EXTRACT PROVIDED:
# Bank of Ireland Clear Credit Card



## Casper1 (6 Oct 2008)

Does anyone recommend the bank of Ireland Clear Credit card? Was thinking of changing over to it? You info would be most appreciated!


----------



## Celtwytch (6 Oct 2008)

Casper1 said:


> Does anyone recommend the bank of Ireland Clear Credit card? Was thinking of changing over to it? You info would be most appreciated!


 
I have just changed over to it myself.  For me, the 9.5% APR on purchases was the deciding factor, as I was paying 16.9% on my previous card.  I know the APR for cash advances is quite high, but since I never use my card to withdraw cash, it isn't an issue.  By the way, you don't mention who your current credit card provider is, but I have only ever had credit cards with Bank of Ireland, and have never had a problem with them.


----------



## Casper1 (6 Oct 2008)

Thank you Celtwytch for getting back soo soon.

I am with Bank of Ireland already.  It is the gold card.  But the rate is still way higher than this one.  I don't use cash advances either, so I shoudl run with the clear card so.

Thanks Celtwytch


----------



## Celtwytch (6 Oct 2008)

Happy to help


----------



## RentDayBlues (6 Oct 2008)

I've just changed also, was on gold and changed to clear - much better rate


----------



## roro123 (6 Oct 2008)

"Clear Credit Card" - does that not fall into the same marketing category as "Light cigarettes"
Clever marketing in these recessionary times!


----------



## RentDayBlues (7 Oct 2008)

Just applied online and it was very straight forward - no hassle at all


----------



## RentDayBlues (7 Oct 2008)

Yep - closed my current cc and the balance was transferred over - not entitled to any deals such as 0% interest for 6 months. 

Having said that, my cc balance was at 0 when I transferred but it was as simple as when I changed from student cc 2 years ago


----------



## Celtwytch (8 Oct 2008)

1234 said:


> How did you get a "Clear" credit card when you are an existing customer. I tried a few months ago and was told it is only available for new customers.


 
It says in the FAQ section that existing BOI cardholders can avail of this card - to quote: 
*I am an existing Bank of Ireland credit card customer, can I apply for a Bank of Ireland Clear Credit Card?*

_Yes, that's no problem, simply apply online and when asked provide your existing Credit Card details and indicate that you would like to close this card. We will then switch you to a Bank of Ireland Clear Credit Card with its new great rate._

As another poster has already stated, those who switch from another BOI card do not get the 0% interest on balance transfer offer.  But chances are you'll be saving on the interest rate for future purchases, so that makes up for it a little.


----------



## Celtwytch (8 Oct 2008)

A few people here have mentioned that they had the Gold card before switching.  Did anyone else notice when the rate changed on that?  When I signed up for it, the rate was 14.9%, which was lower than the rate on my previous card.  It was only when I started shopping around for a lower rate again that I noticed the Gold rate had jumped to 16.9%!  There was no mention of the rate change on my statements, that I recall, and I presume the banks get away with it by stating upfront that the rate is variable.


----------



## RentDayBlues (9 Oct 2008)

Celtwytch - re the gold card, I had the exact same issue. I changed over to this last year because the interest rate was lower than my last card. I called the bank a couple of weeks ago to check the rate as I couldnt see it on the website - they informed me of the rate. I remember ending the call and thinking - wait that doesnt seem right - so I called back.

(Saved entries)
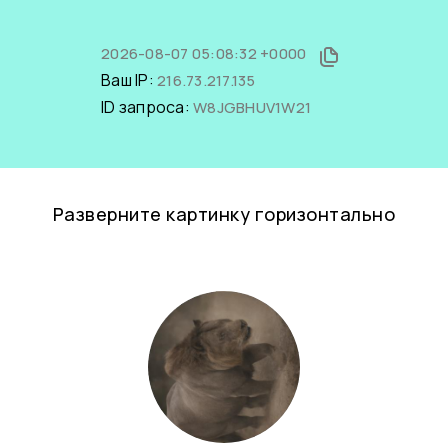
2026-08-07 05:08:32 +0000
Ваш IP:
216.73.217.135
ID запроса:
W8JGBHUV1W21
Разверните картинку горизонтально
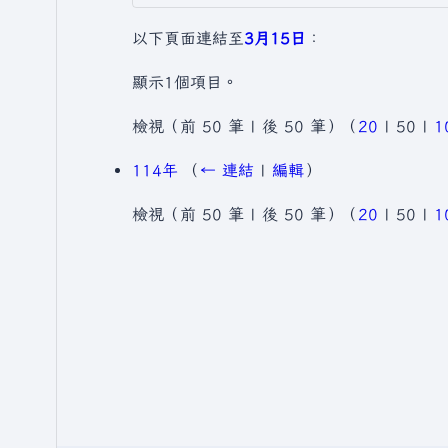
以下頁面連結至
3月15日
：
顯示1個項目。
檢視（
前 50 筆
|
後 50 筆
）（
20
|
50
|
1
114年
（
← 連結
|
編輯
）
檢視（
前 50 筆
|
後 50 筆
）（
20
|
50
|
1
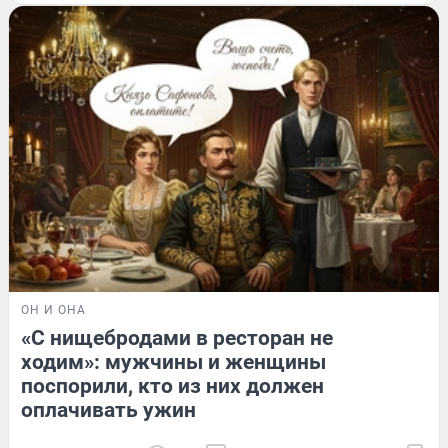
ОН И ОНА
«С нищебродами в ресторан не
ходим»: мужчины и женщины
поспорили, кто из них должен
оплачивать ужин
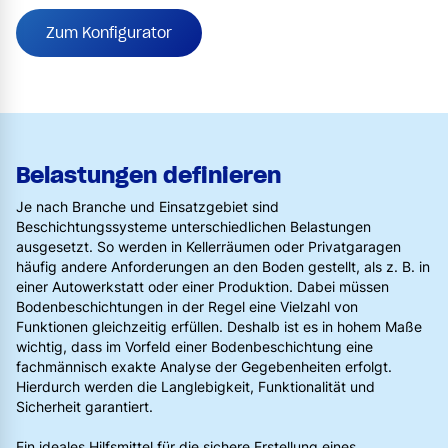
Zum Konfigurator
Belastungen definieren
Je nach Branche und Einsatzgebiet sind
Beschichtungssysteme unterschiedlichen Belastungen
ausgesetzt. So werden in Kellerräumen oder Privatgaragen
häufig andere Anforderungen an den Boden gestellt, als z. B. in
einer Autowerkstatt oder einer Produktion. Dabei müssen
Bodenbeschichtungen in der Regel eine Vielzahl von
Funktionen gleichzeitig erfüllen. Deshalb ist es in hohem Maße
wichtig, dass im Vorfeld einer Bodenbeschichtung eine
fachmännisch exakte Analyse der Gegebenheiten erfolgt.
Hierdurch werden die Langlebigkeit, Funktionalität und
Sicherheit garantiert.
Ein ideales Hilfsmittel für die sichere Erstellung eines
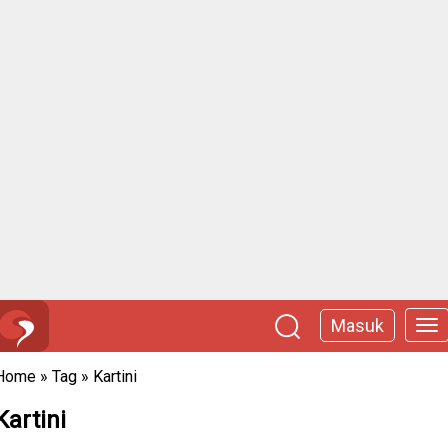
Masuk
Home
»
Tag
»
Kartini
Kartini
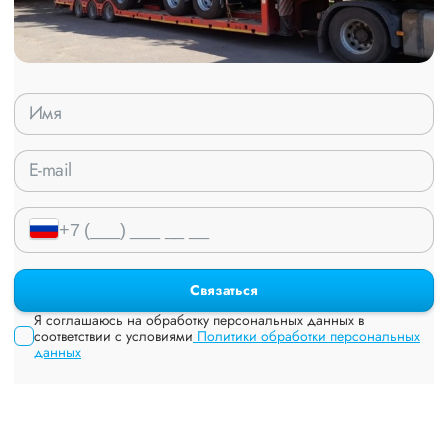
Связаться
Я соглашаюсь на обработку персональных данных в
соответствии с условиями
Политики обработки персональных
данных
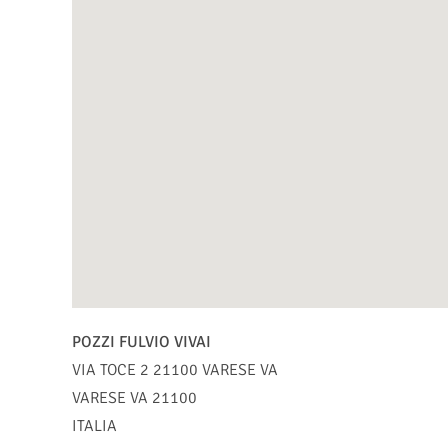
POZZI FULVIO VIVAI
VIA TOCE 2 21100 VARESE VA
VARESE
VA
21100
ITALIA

COMPLETE THE FOLLOWING:
1. In how many lines of the rows does the string "Belastungen" appear? Reply with the number alone.
2. Could you continue the forum thread about the Bank of Ireland Clear Credit Card from its last line onward?

PER-TASK ANSWERS:
1. 2

2.
I spoke to someone in the cc dept and they informed me that they rate had changed and it was a very old card - I only had the card for less than a year! They told me that all changes to cc rates were included in the cc statement  - but obviously not very clearly. Banks like to look after new customers, not existing ones at all.


----------



## Celtwytch (9 Oct 2008)

Rent, I got my Gold card around 4 years ago, and I think it was around for a little while before then.  That obviously constitutes "old" in the bank's eyes!  If you look at the credit card rates section on the BOI website, you will see that it's no longer available.  True, the interest rate is printed on every statement (it says something like _interest charged on purchases @ 1.189% per month_) but unless you know precisely what that rate is, you're not going to notice an increase of 2% spread over 12 months.  Wouldn't you think they'd do us the courtesy of printing a note to that effect on the statement, if the rate does increase?  I'm going to be keeping a very close eye on my new Clear credit card statements, that's for sure!


----------



## xocal (13 Oct 2008)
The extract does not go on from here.